I can locate decisions, action items, deadlines, feedback, and specific moments without rereading an entire transcript. The search experience is strong, and the ability to move between transcript and audio makes verification fast when something looks off.


I also use Fred, their built-in AI assistant, far more than I expect. Instead of reading through an hour-long meeting or hours of a working session, I can ask direct questions about what was discussed and retrieve the information within seconds. It has become one of the most practical features in my workflow.


The weekly digest and prep emails ahead of upcoming calls are another pleasant surprise. I originally assume email notifications will be a feature I turn off (who wants more automated emails?!), but they end up being an easy way for me to reconnect with what happened across a busy week and prepare for upcoming sessions without manually piecing together notes from multiple meetings.


It's rare to get platform-generated emails and actually open them consistently.


Why I'm sticking with it for now


Emphasis on "for now."


Technology changes quickly. Products evolve. Policies change. New competitors emerge. What feels like the right choice today may not be the right choice a few years from now.

At the moment, Fireflies provides the best balance of functionality, usability, and privacy considerations for the way I work. That doesn't make it the best option universally.


In fact, if you're already using Otter, Fathom, Gemini, or another platform and it's working well for you, I'm not sure I'd recommend switching.


What I would recommend is understanding what the underlying mechanisms are doing with your data and deciding whether those tradeoffs are worth the value you're receiving from the tool.
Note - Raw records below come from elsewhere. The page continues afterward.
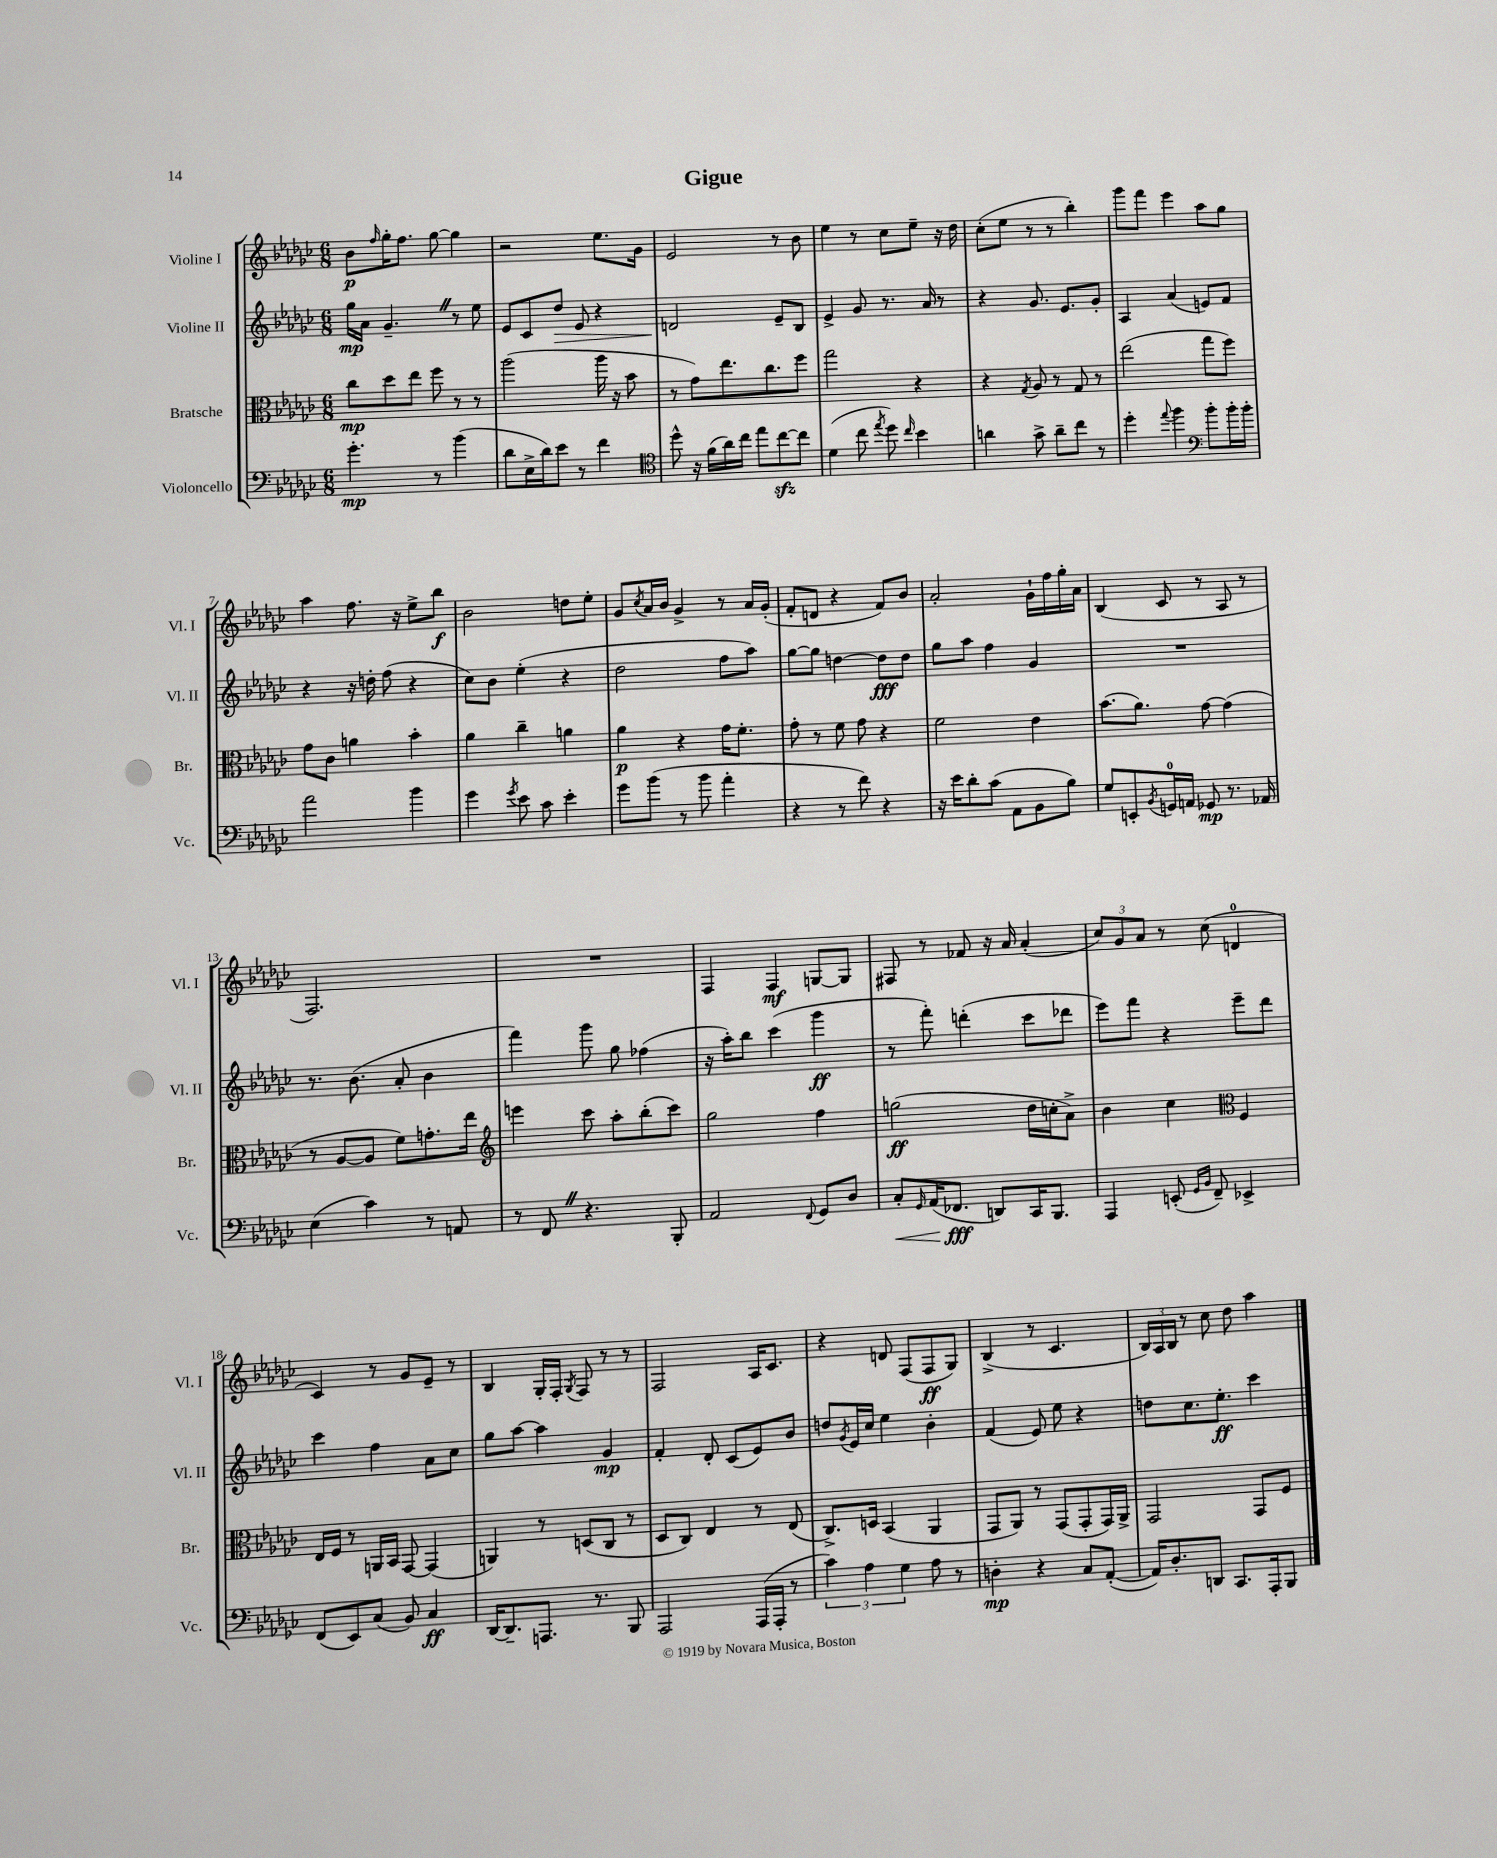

**kern	**kern	**kern	**kern
*staff4	*staff3	*staff2	*staff1
*clefF4	*clefC3	*clefG2	*clefG2
*k[b-e-a-d-g-c-]	*k[b-e-a-d-g-c-]	*k[b-e-a-d-g-c-]	*k[b-e-a-d-g-c-]
*M6/8	*M6/8	*M6/8	*M6/8
4.g-'	8cc-	16gg-	8b-
.	.	16a-	.
.	.	.	16qqff
.	8dd-	4.g-~	16gg-'
.	.	.	8.ff
.	8ee-	.	.
8r	8ff	.	[8gg-
(4b-	8r	8r	4gg-]
.	8r	8ee-	.
=	=	=	=
8d-	(2aa-	8e-	2r
16E-^	.	8c-	.
16d-)	.	.	.
8e-	.	8dd-	.
8r	.	8e-	.
4f	16aa-	4r	8.ee-
.	16r	.	.
.	8b-	.	.
.	.	.	16g-
=	=	=	=
*clefC4	*	*	*
8dd-^^	8r	2d	2e-
16r	8g-)	.	.
(16f	.	.	.
16a-)	8.ee-	.	.
16cc-	.	.	.
8ee-	.	.	.
.	8.cc-	.	.
[8cc-	.	8e-~	8r
8cc-]	8ff	8B-	8b-
=	=	=	=
(4d-	2gg-	4e-^	4ee-
8cc-	.	8g-	8r
8qee-	.	.	.
8dd-)	.	8.r	8cc-
16qqcc-	.	.	.
4b-	4r	.	8ee-~
.	.	16a-	.
.	.	8r	16r
.	.	.	16dd-
=	=	=	=
4a	4r	4r	(8cc-'
.	.	.	8ee-
.	8qG-	.	.
8g-^	8A-	8.g-	8r
8a~	8r	.	8r
.	.	8.e-	.
8cc-	8G-	.	4bb-')
8r	8r	8g-'	.
=	=	=	=
4dd-'	(2ee-	4A-	8ggg-
.	.	.	8fff
8qqee-	.	.	.
4ff	.	(4a-	4eee-
*clefF4	*	*	*
8b-'	8gg-	8e)	8aa-
16b-'	8ff)	8f	8gg-
16b-'	.	.	.
=	=	=	=
2a-	8g-	4r	4aa-
.	8c-	.	.
.	4a	16r	8.ff
.	.	16dd'	.
.	.	(8ff	.
.	.	.	16r
4b-	4b-'	4r	8ee-^
.	.	.	8bb-
=	=	=	=
4g-	4a-	8cc-)	2b-
.	.	8b-	.
8qg-	.	.	.
8e-	4cc-~	(4ee-'	.
8c-	.	.	.
4e-'	4a	4r	8dd
.	.	.	8ee-'
=	=	=	=
8g-	4a-	2dd-	8g-
.	.	.	8qcc-
(8b-	.	.	16a-
.	.	.	16b-
8r	4r	.	4g-^
8b-	.	.	.
4a-'	16g-	8ff	8r
.	8.f'	.	.
.	.	8aa-)	16a-
.	.	.	(16g-'
=	=	=	=
4r	8g-'	[8gg-	8f'
.	8r	8gg-]	8d
8r	8f	[4dd	4r
8f)	8g-	.	.
4r	4r	8dd]	8f)
.	.	8dd	8b-
=	=	=	=
16r	2f	8gg-	2a-'
16e-	.	.	.
8d-'	.	8aa-	.
(8c-	.	4ff	.
8AA-	.	.	.
8BB-	4e-	4g-	16g-`
.	.	.	16ff
8B-)	.	.	16gg-'
.	.	.	16a-
=	=	=	=
8G-	(8.b-	2.r	(4B-
8EE'	.	.	.
.	8.a-)	.	.
8qBB-	.	.	.
16GG	.	.	8c-
16AA	.	.	.
8GG-	[8g-	.	8r
8.r	(4g-]	.	8A-
.	.	.	8r
16AA-	.	.	.
=	=	=	=
(4E-	8r	8.r	2.F)
.	[8A-	.	.
.	.	(8.b-	.
4c-)	8A-]	.	.
.	8f)	8a-'	.
8r	8.g'	4b-	.
8AA	.	.	.
.	16ee-	.	.
=	=	=	=
*	*clefG2	*	*
8r	4eee	4fff)	2.r
8FF	.	.	.
4.r	8ccc-	8ggg-	.
.	8aa-'	8gg-	.
.	(8bb-'	(4ff-	.
8BBB-'	8ccc-)	.	.
=	=	=	=
2AA-	2gg-	16r	4F
.	.	16aa-')	.
.	.	8bb-	.
.	.	(4ccc-	4F
8qqFF	.	.	.
8GG-	4ff	4ggg-	[8G
8D-	.	.	8G]
=	=	=	=
8C-'	(2gg	8r	8F#
16qqGG-	.	.	.
(16AA-	.	8fff')	8r
8.FF-	.	.	.
.	.	(4ddd'	8f-
8DD)	.	.	16r
.	.	.	16a-
16CC-	16dd-	8ccc-	(4a-'
8.BBB-	16cc'	.	.
.	8a-^)	8ddd-	.
=	=	=	=
4AAA-	4b-	8eee-)	12cc-)
.	.	.	12g-
.	.	8fff	.
.	.	.	12a-
(8EE'	4cc-	4r	8r
16qqGG-	.	.	.
16qqBB-	.	.	.
8FF~)	.	.	(8cc-
*	*clefC3	*	*
4EE-^	4F	8eee-~	4d
.	.	8ddd-	.
=	=	=	=
(8FF	16E-	4ccc-	4c-)
.	16F	.	.
8EE-)	8r	.	.
(8C-	16AA	4ff	8r
.	16BB-	.	.
8BB-)	[8GG-	.	8g-
4C-	(4GG-]	8a-	8e-~
.	.	8cc-	8r
=	=	=	=
[16DD-	4AA)	8gg-	4B-
8.DD-~]	.	.	.
.	.	[8aa-	.
8.AAA	8r	4aa-]	16G-'
.	.	.	16F'
.	.	.	8qG-
.	(8D	.	8F
8.r	.	.	.
.	8C-	4g-	8r
8BBB-	8r	.	8r
=	=	=	=
2AAA-	8D-	4f'	2F
.	8C-)	.	.
.	4E-	8d-'	.
.	.	(8c-	.
(16AAA-	8r	8e-)	16A-
16AAA-'	.	.	8.c-
8r	(8E-	8b-	.
=	=	=	=
6c-)	8.C-^)	8dd	4r
.	.	8qg-	.
.	.	16e-	.
6A-	.	.	.
.	16D	16cc-	.
.	(4BB-	4ee-	8d
6G-	.	.	.
.	.	.	(8F
8A-	4AA-	4b-'	8F
8r	.	.	8G-)
=	=	=	=
4D'	8GG-	(4f	(4B-^
.	8AA-)	.	.
4r	8r	8e-)	8r
.	(8GG-	8ee-	4.c-
8C-	8GG-'	4r	.
([8AA-'	16GG-)	.	.
.	16AA-^	.	.
=	=	=	=
16AA-])	2GG-	8dd	24B-)
.	.	.	24A-
8.D-'	.	.	.
.	.	.	24B-
.	.	8.cc-	8r
8DD	.	.	8cc-
.	.	8.ee-'	.
8.CC-	.	.	8dd-
.	8GG-	4ccc-	4aa-
16AAA-'	.	.	.
8BBB-	8F	.	.
==	==	==	==
*-	*-	*-	*-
Understanding the landscape well enough to make an informed decision is key.





Notes:

*When considering Fellow and Granola, my preference for hands-off automation (auto-join bot), deep data interaction ("Ask Fred"), and immediate email distribution (recaps and prepping for each week's calls) makes botha poor fit for me. Fellow is about meeting lifecycle management (better for larger orgs) not a solo practitioner's workflow. And Granola is designed for people who want to actively type custom shorthand notes during the call, which the AI then cleans up afterward. It works great, I just want to sit back, converse, and let the AI do 100% of the capturing work.


**Tool Evaluation

Feature/Metric

Fireflies

Otter

Fathom

Gemini

Best For

Sales teams and deep CRM automation.

Real-time captions and collaborative notes.

Free users and video-heavy recording.

Enterprise-level Google Workspace teams.

Capture Method

Audio/Video bot joins the calendar link.

Audio/Video bot joins the calendar link.

Visual side-panel or manual bot trigger.

Built directly into Google Meet (No bot).

Compliance

SOC 2 Type II, GDPR, HIPAA, FERPA.

SOC 2 Type II, GDPR.

SOC 2 Type II, GDPR.

SOC 1/2/3, ISO 27001, HIPAA, FedRAMP.

AI Training / Data Use

Strict Opt-Out (Zero Data Retention policy).

Varies by account type and agreement.

Opt-Out available for organizations.

No Training on paid Workspace accounts.

Free Plan Value

Highly restricted; gates advanced summaries.

Limited monthly transcription minutes.

Generous; unlimited free recordings.

RISK: In my experience, they cut off recordings after token limits were reached without a clear warning.

Paid Workspace add-on required.

Info sourced June 3, 2026, things can change. Always verify current policies directly before making assumptions about these things!